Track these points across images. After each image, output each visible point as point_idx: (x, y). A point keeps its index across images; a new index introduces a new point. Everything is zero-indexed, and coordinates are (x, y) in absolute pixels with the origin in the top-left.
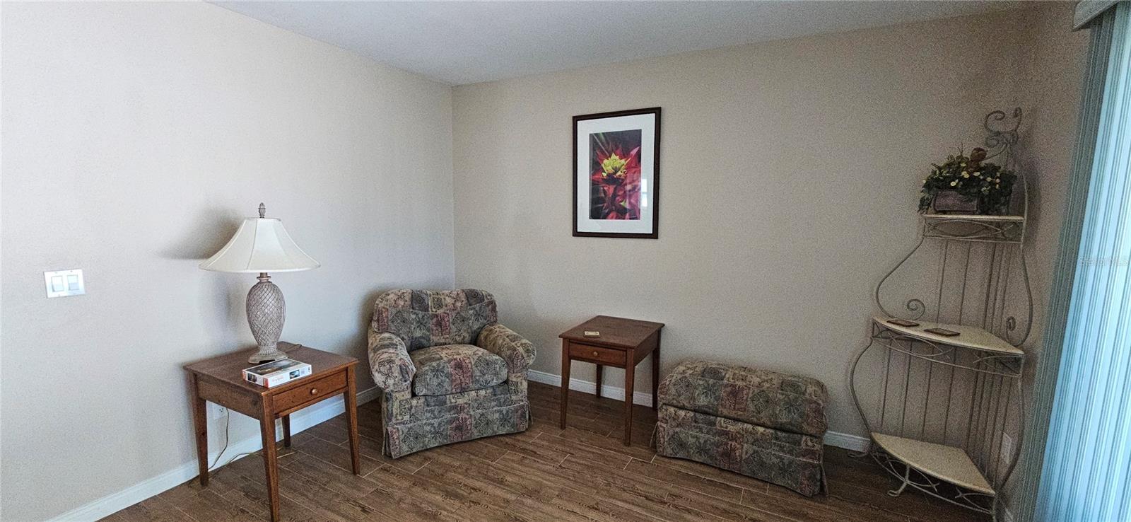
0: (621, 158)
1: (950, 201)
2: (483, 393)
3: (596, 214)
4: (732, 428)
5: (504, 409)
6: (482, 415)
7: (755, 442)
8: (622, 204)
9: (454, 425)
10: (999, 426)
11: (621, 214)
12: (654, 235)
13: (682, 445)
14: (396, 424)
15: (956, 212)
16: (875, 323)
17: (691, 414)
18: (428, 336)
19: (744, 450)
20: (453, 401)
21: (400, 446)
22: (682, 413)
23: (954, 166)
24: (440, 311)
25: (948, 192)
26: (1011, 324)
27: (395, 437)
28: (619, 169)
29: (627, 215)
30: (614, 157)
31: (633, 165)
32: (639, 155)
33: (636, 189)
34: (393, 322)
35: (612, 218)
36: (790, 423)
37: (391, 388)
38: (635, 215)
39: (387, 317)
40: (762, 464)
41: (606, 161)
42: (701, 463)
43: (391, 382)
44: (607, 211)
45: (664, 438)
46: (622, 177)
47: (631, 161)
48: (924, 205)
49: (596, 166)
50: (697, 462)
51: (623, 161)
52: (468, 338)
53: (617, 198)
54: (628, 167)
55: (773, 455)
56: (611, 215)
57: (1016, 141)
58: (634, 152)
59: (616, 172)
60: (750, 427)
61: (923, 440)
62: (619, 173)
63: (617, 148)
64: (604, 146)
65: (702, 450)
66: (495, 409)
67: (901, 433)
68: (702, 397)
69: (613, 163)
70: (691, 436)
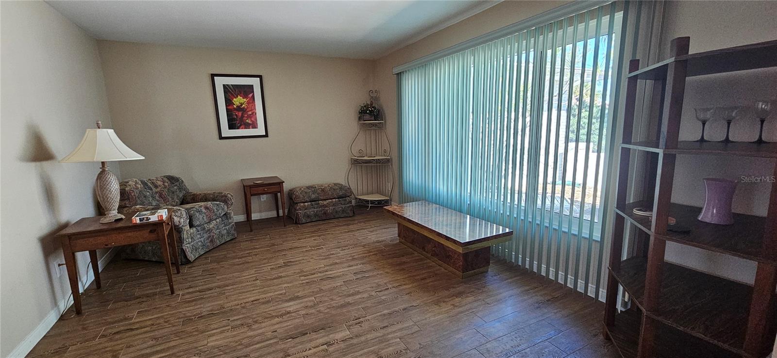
0: (243, 98)
1: (367, 117)
2: (218, 220)
3: (231, 126)
4: (325, 203)
5: (227, 227)
6: (219, 232)
7: (334, 205)
8: (247, 121)
9: (210, 240)
10: (387, 181)
11: (247, 126)
12: (266, 136)
13: (308, 217)
14: (186, 244)
15: (369, 121)
16: (352, 159)
17: (309, 203)
18: (159, 204)
19: (330, 210)
20: (208, 227)
21: (191, 257)
22: (306, 204)
23: (366, 106)
24: (158, 190)
25: (366, 114)
26: (385, 151)
27: (187, 251)
28: (243, 103)
29: (251, 127)
30: (239, 97)
31: (251, 102)
32: (253, 96)
33: (254, 114)
34: (139, 198)
35: (242, 129)
36: (343, 195)
37: (182, 224)
38: (255, 126)
39: (135, 195)
40: (336, 212)
41: (234, 99)
42: (316, 221)
43: (182, 220)
44: (239, 125)
45: (301, 216)
46: (246, 108)
47: (250, 99)
48: (360, 119)
49: (228, 102)
50: (314, 221)
51: (245, 100)
52: (179, 203)
53: (244, 118)
54: (248, 103)
55: (339, 208)
56: (241, 127)
57: (377, 99)
58: (251, 95)
59: (242, 105)
60: (331, 200)
61: (368, 194)
62: (244, 106)
63: (241, 93)
64: (232, 91)
65: (316, 215)
66: (224, 228)
67: (363, 194)
68: (313, 195)
69: (238, 101)
70: (311, 212)
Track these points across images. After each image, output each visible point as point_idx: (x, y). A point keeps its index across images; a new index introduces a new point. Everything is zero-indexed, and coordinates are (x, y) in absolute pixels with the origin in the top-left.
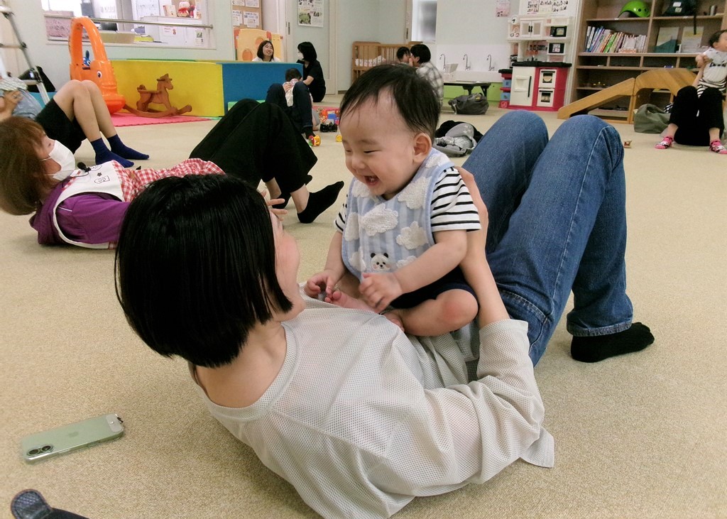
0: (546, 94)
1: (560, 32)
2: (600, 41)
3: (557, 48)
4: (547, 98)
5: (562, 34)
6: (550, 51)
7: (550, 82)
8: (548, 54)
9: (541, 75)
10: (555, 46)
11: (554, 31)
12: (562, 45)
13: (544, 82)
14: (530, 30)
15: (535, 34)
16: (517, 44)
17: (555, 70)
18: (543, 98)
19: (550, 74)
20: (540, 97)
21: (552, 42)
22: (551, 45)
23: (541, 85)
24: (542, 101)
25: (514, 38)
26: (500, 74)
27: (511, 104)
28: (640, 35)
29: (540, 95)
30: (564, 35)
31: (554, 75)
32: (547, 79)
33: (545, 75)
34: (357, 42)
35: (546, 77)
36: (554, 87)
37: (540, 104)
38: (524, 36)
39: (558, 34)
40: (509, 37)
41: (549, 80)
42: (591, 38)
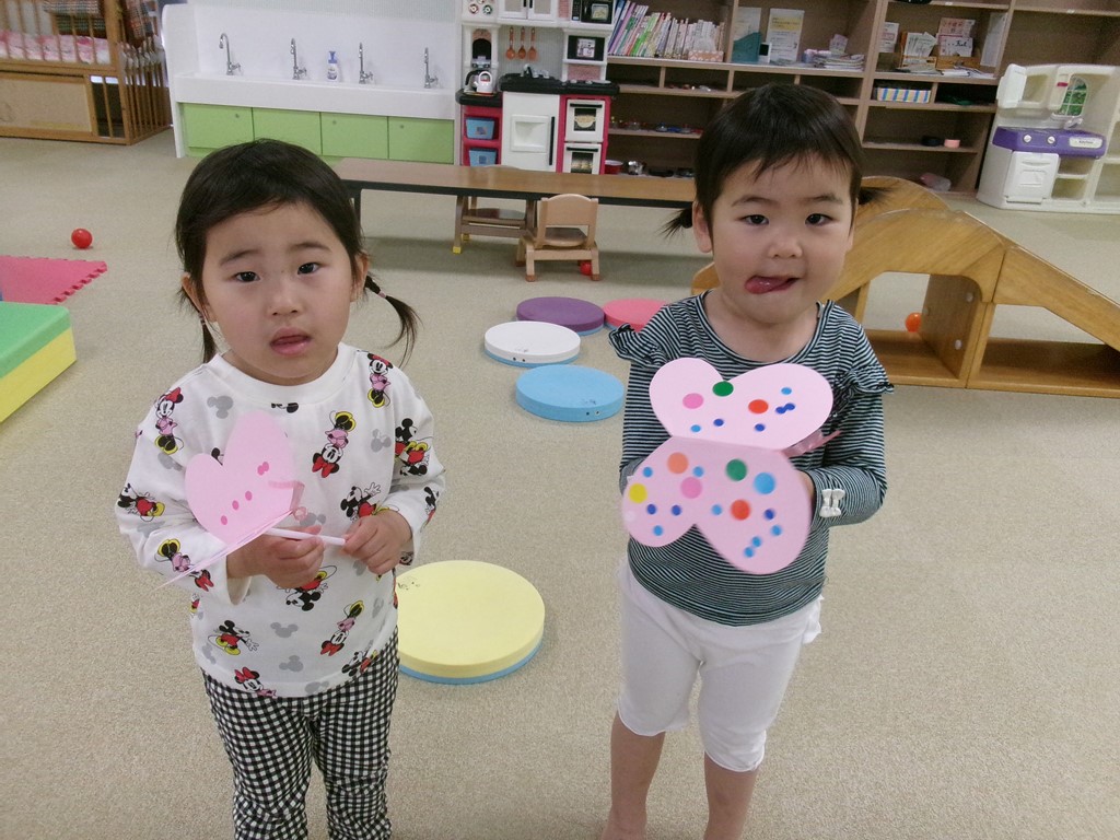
0: (583, 155)
1: (599, 12)
3: (586, 48)
4: (584, 165)
5: (605, 17)
6: (571, 54)
7: (592, 128)
8: (566, 60)
9: (572, 112)
10: (582, 43)
11: (584, 9)
12: (601, 43)
13: (577, 128)
14: (528, 1)
15: (536, 12)
17: (603, 103)
18: (576, 164)
19: (591, 111)
20: (568, 161)
21: (576, 33)
22: (573, 40)
23: (571, 134)
28: (700, 21)
29: (568, 157)
30: (608, 21)
31: (601, 115)
32: (585, 121)
33: (579, 112)
35: (581, 117)
36: (601, 140)
38: (510, 15)
39: (595, 16)
40: (467, 15)
41: (589, 125)
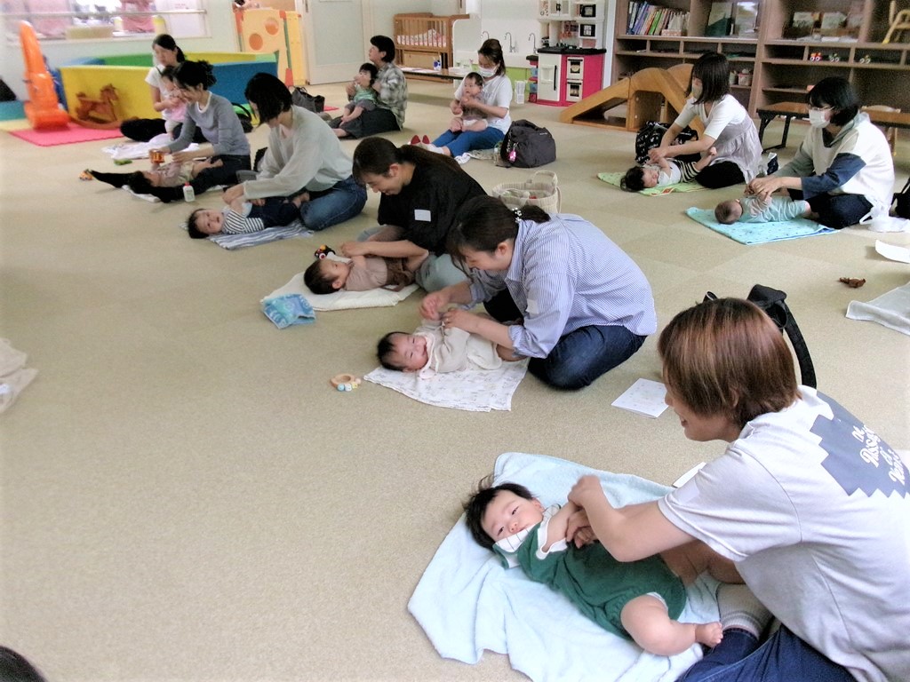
0: (575, 86)
1: (589, 11)
2: (644, 19)
3: (588, 30)
4: (576, 91)
5: (592, 14)
6: (582, 34)
7: (578, 72)
8: (579, 36)
9: (569, 63)
10: (586, 27)
11: (582, 10)
12: (593, 27)
13: (572, 72)
14: (558, 8)
15: (564, 13)
16: (549, 25)
17: (582, 58)
18: (572, 92)
19: (578, 63)
20: (569, 91)
21: (583, 23)
22: (582, 26)
23: (569, 75)
24: (572, 95)
25: (545, 16)
26: (529, 61)
27: (538, 98)
29: (568, 88)
30: (594, 15)
31: (582, 64)
32: (575, 68)
33: (572, 64)
34: (399, 15)
35: (573, 66)
36: (582, 77)
37: (569, 98)
38: (554, 15)
39: (587, 13)
40: (540, 16)
41: (577, 70)
42: (634, 15)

§ PROBLEM: Edit the listing so that "absolute pixels" becomes "whole pixels", leaving all other text as it is and leaving the pictures out of your answer.

§ THE ANSWER:
Track these points across images. After each image, output each visible point as point_idx: (x, y). A point keeps its index across images; a new index introduces a new point. Everything is zero-indexed, and coordinates are (x, y) in whole pixels with the origin in the top-left.
0: (621, 158)
1: (950, 201)
2: (483, 393)
3: (596, 214)
4: (732, 428)
5: (504, 409)
6: (482, 415)
7: (755, 442)
8: (622, 204)
9: (454, 425)
10: (999, 426)
11: (621, 214)
12: (654, 235)
13: (682, 445)
14: (396, 424)
15: (956, 212)
16: (875, 323)
17: (691, 414)
18: (428, 336)
19: (744, 450)
20: (453, 401)
21: (400, 446)
22: (682, 413)
23: (954, 166)
24: (440, 311)
25: (948, 192)
26: (1011, 324)
27: (395, 437)
28: (619, 169)
29: (627, 215)
30: (614, 157)
31: (633, 165)
32: (639, 155)
33: (636, 189)
34: (393, 322)
35: (612, 218)
36: (790, 423)
37: (391, 388)
38: (635, 215)
39: (387, 317)
40: (762, 464)
41: (606, 161)
42: (701, 463)
43: (391, 382)
44: (607, 211)
45: (664, 438)
46: (622, 177)
47: (631, 161)
48: (924, 205)
49: (596, 166)
50: (697, 462)
51: (623, 161)
52: (468, 338)
53: (617, 198)
54: (628, 167)
55: (773, 455)
56: (611, 215)
57: (1016, 141)
58: (634, 152)
59: (616, 172)
60: (750, 427)
61: (923, 440)
62: (619, 173)
63: (617, 148)
64: (604, 146)
65: (702, 450)
66: (495, 409)
67: (901, 433)
68: (702, 397)
69: (613, 163)
70: (691, 436)
0: (243, 98)
1: (367, 117)
2: (218, 220)
3: (231, 126)
4: (325, 203)
5: (227, 227)
6: (219, 232)
7: (334, 205)
8: (247, 121)
9: (210, 240)
10: (387, 181)
11: (247, 126)
12: (266, 136)
13: (308, 217)
14: (186, 244)
15: (369, 121)
16: (352, 159)
17: (309, 203)
18: (159, 204)
19: (330, 210)
20: (208, 227)
21: (191, 257)
22: (306, 204)
23: (366, 106)
24: (158, 190)
25: (366, 114)
26: (385, 151)
27: (187, 251)
28: (243, 103)
29: (251, 127)
30: (239, 97)
31: (251, 102)
32: (253, 96)
33: (254, 114)
34: (139, 198)
35: (242, 129)
36: (343, 195)
37: (182, 224)
38: (255, 126)
39: (135, 195)
40: (336, 212)
41: (234, 99)
42: (316, 221)
43: (182, 220)
44: (239, 125)
45: (301, 216)
46: (246, 108)
47: (250, 99)
48: (360, 119)
49: (228, 102)
50: (314, 221)
51: (245, 100)
52: (179, 203)
53: (244, 118)
54: (248, 103)
55: (339, 208)
56: (241, 127)
57: (377, 99)
58: (251, 95)
59: (242, 105)
60: (331, 200)
61: (368, 194)
62: (244, 106)
63: (241, 93)
64: (232, 91)
65: (316, 215)
66: (224, 228)
67: (363, 194)
68: (313, 195)
69: (238, 101)
70: (311, 212)
Track these points across images. After each image, output each visible point as point_idx: (x, y). A point keeps its index across images; a new index introduces a new point. Everything is zero-indexed, and coordinates are (x, y) in whole pixels with the origin in the top-left.
0: (546, 94)
1: (560, 32)
2: (600, 41)
3: (557, 48)
4: (547, 98)
5: (562, 34)
6: (550, 51)
7: (550, 82)
8: (548, 54)
9: (541, 75)
10: (555, 46)
11: (554, 31)
12: (562, 45)
13: (544, 82)
14: (530, 30)
15: (535, 34)
16: (517, 44)
17: (555, 70)
18: (543, 98)
19: (550, 74)
20: (540, 97)
21: (552, 42)
22: (551, 45)
23: (541, 85)
24: (542, 101)
25: (514, 38)
26: (500, 74)
27: (511, 104)
28: (640, 35)
29: (540, 95)
30: (564, 35)
31: (554, 75)
32: (547, 79)
33: (545, 75)
34: (357, 42)
35: (546, 77)
36: (554, 87)
37: (540, 104)
38: (524, 36)
39: (558, 34)
40: (509, 37)
41: (549, 80)
42: (591, 38)
0: (583, 155)
1: (599, 12)
3: (586, 48)
4: (584, 165)
5: (605, 17)
6: (571, 54)
7: (592, 128)
8: (566, 60)
9: (572, 112)
10: (582, 43)
11: (584, 9)
12: (601, 43)
13: (577, 128)
14: (528, 1)
15: (536, 12)
17: (603, 103)
18: (576, 164)
19: (591, 111)
20: (568, 161)
21: (576, 33)
22: (573, 40)
23: (571, 134)
28: (700, 21)
29: (568, 157)
30: (608, 21)
31: (601, 115)
32: (585, 121)
33: (579, 112)
35: (581, 117)
36: (601, 140)
38: (510, 15)
39: (595, 16)
40: (467, 15)
41: (589, 125)
0: (575, 86)
1: (589, 11)
2: (644, 19)
3: (588, 30)
4: (576, 91)
5: (592, 14)
6: (582, 34)
7: (578, 72)
8: (579, 36)
9: (569, 63)
10: (586, 27)
11: (582, 10)
12: (593, 27)
13: (572, 72)
14: (558, 8)
15: (564, 13)
16: (549, 25)
17: (582, 58)
18: (572, 92)
19: (578, 63)
20: (569, 91)
21: (583, 23)
22: (582, 26)
23: (569, 75)
24: (572, 95)
25: (545, 16)
26: (529, 61)
27: (538, 98)
29: (568, 88)
30: (594, 15)
31: (582, 64)
32: (575, 68)
33: (572, 64)
34: (399, 15)
35: (573, 66)
36: (582, 77)
37: (569, 98)
38: (554, 15)
39: (587, 13)
40: (540, 16)
41: (577, 70)
42: (634, 15)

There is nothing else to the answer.